Allora mi è venuto da chiedermi se effettivamente questo ascensore sociale continui a funzionare al pari di quello meccanico; se questo processo osmotico tra le classi sociali si sia consolidato nel tempo ovvero se si sia inceppato? La risposta mi arriva dalla lettura di un report recentemente pubblicato dall’Istituto nazionale per l’analisi delle politiche pubbliche, l’INAPP.
I DATI
Quanto emerge è sconfortante: mentre quasi la totalità dei ragazzi con genitori laureati accede all’Università, la quota che scende sotto il 50% per i figli di genitori che hanno frequentato soltanto la scuola dell’obbligo. I ragazzi con genitori laureati hanno il 75% delle probabilità di laurearsi mentre quelli con genitori che si sono limitati alla scuola dell’obbligo hanno soltanto il 12% di chance per conseguire una laurea.
E’ chiaro quindi che il “bottone dell’ascensore” non sta funzionando; infatti il livello culturale – che nel tempo si muta in quello professionale – costituisce il vero propulsore dell’accesso delle giovani generazioni alle classi sociali più elevate.
Le riforme attuate sulla Scuola non hanno modificato la situazione in quanto non hanno inciso sulle vere radici del problema che sono in primo luogo di ordine economico e soltanto dopo socio/culturali.
QUALCHE PERCHÉ
La stragrande maggioranza delle famiglie non avvia all’istruzione universitaria i propri giovani non soltanto per una carenza di disponibilità economiche che consenta loro di finanziarne gli studi. Certamente questa è la prima evidente motivazione; ne esiste un’altra:
le famiglie hanno necessità di avviare al lavoro il più rapidamente possibile i propri ragazzi perché hanno bisogno del loro salario per sopravvivere decorosamente.
Non è casuale il fatto che le classi meno agiate scelgano le scuole professionali e che soltanto l’1,8% di questi diplomati consegue successivamente una laurea.

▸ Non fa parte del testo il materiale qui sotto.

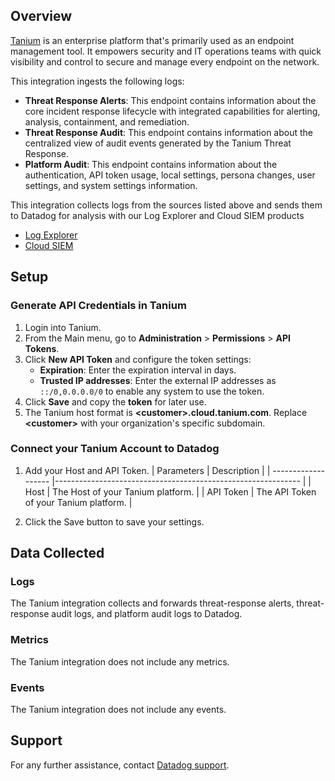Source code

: ## Overview

[Tanium][1] is an enterprise platform that's primarily used as an endpoint management tool. It empowers security and IT operations teams with quick visibility and control to secure and manage every endpoint on the network.

This integration ingests the following logs:

- **Threat Response Alerts**: This endpoint contains information about the core incident response lifecycle with integrated capabilities for alerting, analysis, containment, and remediation.
- **Threat Response Audit**: This endpoint contains information about the centralized view of audit events generated by the Tanium Threat Response.
- **Platform Audit**: This endpoint contains information about the authentication, API token usage, local settings, persona changes, user settings, and system settings information.

This integration collects logs from the sources listed above and sends them to Datadog for analysis with our Log Explorer and Cloud SIEM products
* [Log Explorer][3]
* [Cloud SIEM][4]

## Setup

### Generate API Credentials in Tanium

1. Login into Tanium.
2. From the Main menu, go to **Administration** > **Permissions** > **API Tokens**.
3. Click **New API Token** and configure the token settings:
    - **Expiration**: Enter the expiration interval in days.
    - **Trusted IP addresses**: Enter the external IP addresses as `::/0,0.0.0.0/0` to enable any system to use the token.
4. Click **Save** and copy the **token** for later use.
5. The Tanium host format is **\<customer\>.cloud.tanium.com**. Replace **\<customer\>** with your organization's specific subdomain.

### Connect your Tanium Account to Datadog

1. Add your Host and API Token.
   | Parameters | Description |
   | ------------------- |------------------------------------------------------------- |
   | Host | The Host of your Tanium platform. |
   | API Token | The API Token of your Tanium platform. |

2. Click the Save button to save your settings.

## Data Collected

### Logs

The Tanium integration collects and forwards threat-response alerts, threat-response audit logs, and platform audit logs to Datadog.

### Metrics

The Tanium integration does not include any metrics.

### Events

The Tanium integration does not include any events.

## Support

For any further assistance, contact [Datadog support][2].

[1]: https://www.tanium.com/
[2]: https://docs.datadoghq.com/help/
[3]: https://docs.datadoghq.com/logs/explorer/
[4]: https://www.datadoghq.com/product/cloud-siem/
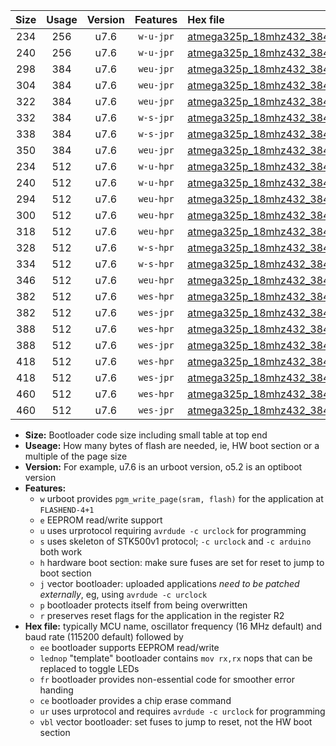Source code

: |Size|Usage|Version|Features|Hex file|
|:-:|:-:|:-:|:-:|:--|
|234|256|u7.6|`w-u-jpr`|[atmega325p_18mhz432_38400bps_ur_vbl.hex](https://raw.githubusercontent.com/stefanrueger/urboot/main/atmega325p_18mhz432_38400bps_ur_vbl.hex)|
|240|256|u7.6|`w-u-jpr`|[atmega325p_18mhz432_38400bps_lednop_ur_vbl.hex](https://raw.githubusercontent.com/stefanrueger/urboot/main/atmega325p_18mhz432_38400bps_lednop_ur_vbl.hex)|
|298|384|u7.6|`weu-jpr`|[atmega325p_18mhz432_38400bps_ee_ur_vbl.hex](https://raw.githubusercontent.com/stefanrueger/urboot/main/atmega325p_18mhz432_38400bps_ee_ur_vbl.hex)|
|304|384|u7.6|`weu-jpr`|[atmega325p_18mhz432_38400bps_ee_lednop_ur_vbl.hex](https://raw.githubusercontent.com/stefanrueger/urboot/main/atmega325p_18mhz432_38400bps_ee_lednop_ur_vbl.hex)|
|322|384|u7.6|`weu-jpr`|[atmega325p_18mhz432_38400bps_ee_lednop_fr_ur_vbl.hex](https://raw.githubusercontent.com/stefanrueger/urboot/main/atmega325p_18mhz432_38400bps_ee_lednop_fr_ur_vbl.hex)|
|332|384|u7.6|`w-s-jpr`|[atmega325p_18mhz432_38400bps_vbl.hex](https://raw.githubusercontent.com/stefanrueger/urboot/main/atmega325p_18mhz432_38400bps_vbl.hex)|
|338|384|u7.6|`w-s-jpr`|[atmega325p_18mhz432_38400bps_lednop_vbl.hex](https://raw.githubusercontent.com/stefanrueger/urboot/main/atmega325p_18mhz432_38400bps_lednop_vbl.hex)|
|350|384|u7.6|`weu-jpr`|[atmega325p_18mhz432_38400bps_ee_lednop_fr_ce_ur_vbl.hex](https://raw.githubusercontent.com/stefanrueger/urboot/main/atmega325p_18mhz432_38400bps_ee_lednop_fr_ce_ur_vbl.hex)|
|234|512|u7.6|`w-u-hpr`|[atmega325p_18mhz432_38400bps_ur.hex](https://raw.githubusercontent.com/stefanrueger/urboot/main/atmega325p_18mhz432_38400bps_ur.hex)|
|240|512|u7.6|`w-u-hpr`|[atmega325p_18mhz432_38400bps_lednop_ur.hex](https://raw.githubusercontent.com/stefanrueger/urboot/main/atmega325p_18mhz432_38400bps_lednop_ur.hex)|
|294|512|u7.6|`weu-hpr`|[atmega325p_18mhz432_38400bps_ee_ur.hex](https://raw.githubusercontent.com/stefanrueger/urboot/main/atmega325p_18mhz432_38400bps_ee_ur.hex)|
|300|512|u7.6|`weu-hpr`|[atmega325p_18mhz432_38400bps_ee_lednop_ur.hex](https://raw.githubusercontent.com/stefanrueger/urboot/main/atmega325p_18mhz432_38400bps_ee_lednop_ur.hex)|
|318|512|u7.6|`weu-hpr`|[atmega325p_18mhz432_38400bps_ee_lednop_fr_ur.hex](https://raw.githubusercontent.com/stefanrueger/urboot/main/atmega325p_18mhz432_38400bps_ee_lednop_fr_ur.hex)|
|328|512|u7.6|`w-s-hpr`|[atmega325p_18mhz432_38400bps.hex](https://raw.githubusercontent.com/stefanrueger/urboot/main/atmega325p_18mhz432_38400bps.hex)|
|334|512|u7.6|`w-s-hpr`|[atmega325p_18mhz432_38400bps_lednop.hex](https://raw.githubusercontent.com/stefanrueger/urboot/main/atmega325p_18mhz432_38400bps_lednop.hex)|
|346|512|u7.6|`weu-hpr`|[atmega325p_18mhz432_38400bps_ee_lednop_fr_ce_ur.hex](https://raw.githubusercontent.com/stefanrueger/urboot/main/atmega325p_18mhz432_38400bps_ee_lednop_fr_ce_ur.hex)|
|382|512|u7.6|`wes-hpr`|[atmega325p_18mhz432_38400bps_ee.hex](https://raw.githubusercontent.com/stefanrueger/urboot/main/atmega325p_18mhz432_38400bps_ee.hex)|
|382|512|u7.6|`wes-jpr`|[atmega325p_18mhz432_38400bps_ee_vbl.hex](https://raw.githubusercontent.com/stefanrueger/urboot/main/atmega325p_18mhz432_38400bps_ee_vbl.hex)|
|388|512|u7.6|`wes-hpr`|[atmega325p_18mhz432_38400bps_ee_lednop.hex](https://raw.githubusercontent.com/stefanrueger/urboot/main/atmega325p_18mhz432_38400bps_ee_lednop.hex)|
|388|512|u7.6|`wes-jpr`|[atmega325p_18mhz432_38400bps_ee_lednop_vbl.hex](https://raw.githubusercontent.com/stefanrueger/urboot/main/atmega325p_18mhz432_38400bps_ee_lednop_vbl.hex)|
|418|512|u7.6|`wes-hpr`|[atmega325p_18mhz432_38400bps_ee_lednop_fr.hex](https://raw.githubusercontent.com/stefanrueger/urboot/main/atmega325p_18mhz432_38400bps_ee_lednop_fr.hex)|
|418|512|u7.6|`wes-jpr`|[atmega325p_18mhz432_38400bps_ee_lednop_fr_vbl.hex](https://raw.githubusercontent.com/stefanrueger/urboot/main/atmega325p_18mhz432_38400bps_ee_lednop_fr_vbl.hex)|
|460|512|u7.6|`wes-hpr`|[atmega325p_18mhz432_38400bps_ee_lednop_fr_ce.hex](https://raw.githubusercontent.com/stefanrueger/urboot/main/atmega325p_18mhz432_38400bps_ee_lednop_fr_ce.hex)|
|460|512|u7.6|`wes-jpr`|[atmega325p_18mhz432_38400bps_ee_lednop_fr_ce_vbl.hex](https://raw.githubusercontent.com/stefanrueger/urboot/main/atmega325p_18mhz432_38400bps_ee_lednop_fr_ce_vbl.hex)|

- **Size:** Bootloader code size including small table at top end
- **Useage:** How many bytes of flash are needed, ie, HW boot section or a multiple of the page size
- **Version:** For example, u7.6 is an urboot version, o5.2 is an optiboot version
- **Features:**
  + `w` urboot provides `pgm_write_page(sram, flash)` for the application at `FLASHEND-4+1`
  + `e` EEPROM read/write support
  + `u` uses urprotocol requiring `avrdude -c urclock` for programming
  + `s` uses skeleton of STK500v1 protocol; `-c urclock` and `-c arduino` both work
  + `h` hardware boot section: make sure fuses are set for reset to jump to boot section
  + `j` vector bootloader: uploaded applications *need to be patched externally*, eg, using `avrdude -c urclock`
  + `p` bootloader protects itself from being overwritten
  + `r` preserves reset flags for the application in the register R2
- **Hex file:** typically MCU name, oscillator frequency (16 MHz default) and baud rate (115200 default) followed by
  + `ee` bootloader supports EEPROM read/write
  + `lednop` "template" bootloader contains `mov rx,rx` nops that can be replaced to toggle LEDs
  + `fr` bootloader provides non-essential code for smoother error handing
  + `ce` bootloader provides a chip erase command
  + `ur` uses urprotocol and requires `avrdude -c urclock` for programming
  + `vbl` vector bootloader: set fuses to jump to reset, not the HW boot section
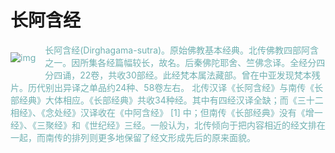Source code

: # 长阿含经

<div style="color: rgb(112, 177, 178);">
<div style="float:left;padding-top:0;padding-right:15px;margin:0;">

![img](./img/00.webp)

</div>

长阿含经(Dirghagama-sutra)。原始佛教基本经典。北传佛教四部阿含之一。因所集各经篇幅较长，故名。后秦佛陀耶舍、竺佛念译。全经分四分四诵，22卷，共收30部经。此经梵本属法藏部。曾在中亚发现梵本残片。历代别出异译之单品约24种、58卷左右。 北传汉译《长阿含经》与南传《长部经典》大体相应。《长部经典》共收34种经。其中有四经汉译全缺；而《三十二相经》、《念处经》汉译收在《中阿含经》 [1]  中；但南传《长部经典》没有《增一经》、《三聚经》和《世纪经》三经。一般认为，北传倾向于把内容相近的经文排在一起，而南传的排列则更多地保留了经文形成先后的原来面貌。
<div style="clear:both; width:10em">&nbsp</div>

</div>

I ben pensanti quindi non possono rammaricarsi per la scarsa sensibilità di certi genitori verso l’istruzione dei propri figli; non possono stigmatizzare il fatto che essi non considerino l’istruzione una esigenza primaria.
SOPRAVVIVENZA COLLETTIVA
Uno Stato illuminato avrebbe l’obbligo di intervenire per una incisiva inversione di rotta. Non si tratta di una questione di “welfare” ed ancor meno soltanto di equità sociale. Si tratta di una questione di sopravvivenza collettiva. Il livello culturale di una nazione determina prima o poi il grado di benessere dei suoi cittadini generando un clima di serena pace sociale.
Quando parliamo di “ascensore sociale” non intendiamo riferirci ad un fenomeno per il quale “c’è chi scende e c’è chi sale”. Il nostro sogno è quello di vedere tutti – quanto meno moltissimi – salire all’attico della scala sociale ed economica.

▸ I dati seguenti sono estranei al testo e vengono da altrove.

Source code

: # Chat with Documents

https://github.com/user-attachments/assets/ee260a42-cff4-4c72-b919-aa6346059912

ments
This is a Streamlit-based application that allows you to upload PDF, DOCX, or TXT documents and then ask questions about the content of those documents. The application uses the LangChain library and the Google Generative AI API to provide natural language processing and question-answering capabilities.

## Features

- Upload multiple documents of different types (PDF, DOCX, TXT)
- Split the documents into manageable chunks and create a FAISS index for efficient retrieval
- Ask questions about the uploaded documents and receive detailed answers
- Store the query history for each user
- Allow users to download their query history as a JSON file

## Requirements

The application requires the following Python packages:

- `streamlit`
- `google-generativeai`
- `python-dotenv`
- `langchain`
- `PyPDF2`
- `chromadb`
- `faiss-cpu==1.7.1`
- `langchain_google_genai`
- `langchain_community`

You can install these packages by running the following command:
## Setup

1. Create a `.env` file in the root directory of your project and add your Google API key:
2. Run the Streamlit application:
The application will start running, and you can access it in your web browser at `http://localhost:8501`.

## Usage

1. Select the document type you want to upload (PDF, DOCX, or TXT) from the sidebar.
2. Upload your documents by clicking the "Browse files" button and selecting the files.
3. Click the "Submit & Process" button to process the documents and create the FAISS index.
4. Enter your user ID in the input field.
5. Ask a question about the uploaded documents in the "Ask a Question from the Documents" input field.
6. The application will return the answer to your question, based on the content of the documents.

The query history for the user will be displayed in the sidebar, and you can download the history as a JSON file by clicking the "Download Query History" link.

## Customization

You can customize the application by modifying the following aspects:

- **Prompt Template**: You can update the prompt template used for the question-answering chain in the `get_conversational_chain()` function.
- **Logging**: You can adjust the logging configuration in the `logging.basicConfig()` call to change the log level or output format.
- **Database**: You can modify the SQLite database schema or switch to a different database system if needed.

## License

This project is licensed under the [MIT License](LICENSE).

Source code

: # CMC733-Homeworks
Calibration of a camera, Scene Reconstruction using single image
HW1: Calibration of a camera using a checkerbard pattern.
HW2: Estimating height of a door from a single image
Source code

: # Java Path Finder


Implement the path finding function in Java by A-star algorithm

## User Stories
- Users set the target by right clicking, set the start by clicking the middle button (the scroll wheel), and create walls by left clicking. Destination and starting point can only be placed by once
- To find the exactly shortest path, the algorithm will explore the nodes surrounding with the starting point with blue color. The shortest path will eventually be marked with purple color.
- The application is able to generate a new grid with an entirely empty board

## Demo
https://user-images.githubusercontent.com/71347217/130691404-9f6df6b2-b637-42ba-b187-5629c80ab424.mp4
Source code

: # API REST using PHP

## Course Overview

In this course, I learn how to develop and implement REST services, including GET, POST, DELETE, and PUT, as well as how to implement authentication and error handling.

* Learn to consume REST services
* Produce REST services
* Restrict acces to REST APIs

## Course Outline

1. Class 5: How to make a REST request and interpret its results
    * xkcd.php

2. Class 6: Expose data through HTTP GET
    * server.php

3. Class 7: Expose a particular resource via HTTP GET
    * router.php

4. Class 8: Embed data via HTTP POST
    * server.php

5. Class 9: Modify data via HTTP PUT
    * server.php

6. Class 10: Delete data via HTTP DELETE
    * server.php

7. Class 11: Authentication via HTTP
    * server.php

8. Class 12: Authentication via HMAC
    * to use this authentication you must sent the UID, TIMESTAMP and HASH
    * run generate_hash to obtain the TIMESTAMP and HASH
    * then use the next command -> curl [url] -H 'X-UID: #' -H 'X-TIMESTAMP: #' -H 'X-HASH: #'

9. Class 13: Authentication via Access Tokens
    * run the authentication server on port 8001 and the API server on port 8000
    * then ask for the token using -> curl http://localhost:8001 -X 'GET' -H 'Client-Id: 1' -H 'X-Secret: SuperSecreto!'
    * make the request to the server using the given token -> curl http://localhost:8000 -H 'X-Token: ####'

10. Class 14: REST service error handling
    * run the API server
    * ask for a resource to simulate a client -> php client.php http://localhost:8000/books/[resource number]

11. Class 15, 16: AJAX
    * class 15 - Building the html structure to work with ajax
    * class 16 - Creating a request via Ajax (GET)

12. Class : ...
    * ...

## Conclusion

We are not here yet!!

Per altro questi nuovi affluenti – di norma dotati di una energia famelica come quella dei nostri padri del dopoguerra – possono endemicamente trasmettere la loro determinazione per il conseguimento di una nuova classe dirigente capace di governare in modo diverso e migliore il nostro stanco Paese.
CULTURA VERSO LA CULTURA
Si tratta di una questione centrale che riguarda la salute del Paese. Lo Stato dovrebbe stimolare la sensibilità e sviluppare la “cultura verso la cultura” (scusate il bisticcio) mallevando seriamente le classi più disagiate dalle questioni economiche che impediscono ai giovani, mi riferisco a quelli meritevoli, di accedere all’istruzione universitaria. Sto pensando ad una sorta di “reddito universitario” che va ben oltre la mera Borsa di studio. Lo studente meritevole dovrebbe essere retribuito, oltre che sostenuto; nell’interesse futuro della collettività anche per la quale sta impegnadosi.

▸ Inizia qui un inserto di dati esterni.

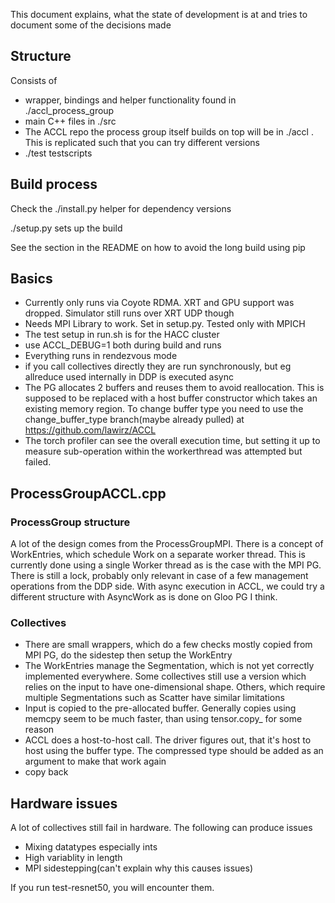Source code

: This document explains, what the state of development is at and tries to document some of the decisions made

## Structure

Consists of

- wrapper, bindings and helper functionality found in ./accl_process_group
- main C++ files in ./src
- The ACCL repo the process group itself builds on top will be in ./accl . This is replicated such that you can try different versions
- ./test testscripts

## Build process

Check the ./install.py helper for dependency versions

./setup.py sets up the build

See the section in the README on how to avoid the long build using pip

## Basics

- Currently only runs via Coyote RDMA. XRT and GPU support was dropped. Simulator still runs over XRT UDP though
- Needs MPI Library to work. Set in setup.py. Tested only with MPICH
- The test setup in run.sh is for the HACC cluster
- use ACCL_DEBUG=1 both during build and runs
- Everything runs in rendezvous mode
- if you call collectives directly they are run synchronously, but eg allreduce used internally in DDP is executed async
- The PG allocates 2 buffers and reuses them to avoid reallocation. This is supposed to be replaced with a host buffer constructor which takes an existing memory region. To change buffer type you need to use the change_buffer_type branch(maybe already pulled) at https://github.com/lawirz/ACCL 
- The torch profiler can see the overall execution time, but setting it up to measure sub-operation within the workerthread was attempted but failed.

## ProcessGroupACCL.cpp

### ProcessGroup structure

A lot of the design comes from the ProcessGroupMPI. There is a concept of WorkEntries, which schedule Work on a separate worker thread. This is currently done using a single Worker thread as is the case with the MPI PG. There is still a lock, probably only relevant in case of a few management operations from the DDP side. With async execution in ACCL, we could try a different structure with AsyncWork as is done on Gloo PG I think.

### Collectives

- There are small wrappers, which do a few checks mostly copied from MPI PG, do the sidestep then setup the WorkEntry
- The WorkEntries manage the Segmentation, which is not yet correctly implemented everywhere. Some collectives still use a version which relies on the input to have one-dimensional shape. Others, which require multiple Segmentations such as Scatter have similar limitations
- Input is copied to the pre-allocated buffer. Generally copies using memcpy seem to be much faster, than using tensor.copy_ for some reason
- ACCL does a host-to-host call. The driver figures out, that it's host to host using the buffer type. The compressed type should be added as an argument to make that work again
- copy back

## Hardware issues

A lot of collectives still fail in hardware. The following can produce issues

- Mixing datatypes especially ints
- High variablity in length
- MPI sidestepping(can't explain why this causes issues)

If you run test-resnet50, you will encounter them.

Ma sembra che i nostri governanti intendano occuparsi soltanto di questioni di breve termine e non di quelle il cui risultato si potrà vedere soltanto in un troppo lontano, per loro, futuro. Come non giustificarli? D’altra parte, il consenso che i nostri governanti ricevono arriva dagli elettori di oggi e non da quelli futuri che voteranno tra 20/30 anni!
Ma qui sta, potrei dire, la differenza tra un Politicante ed uno Statista, quello che possiede il senso del suo Ruolo e l’amore verso il suo Paese.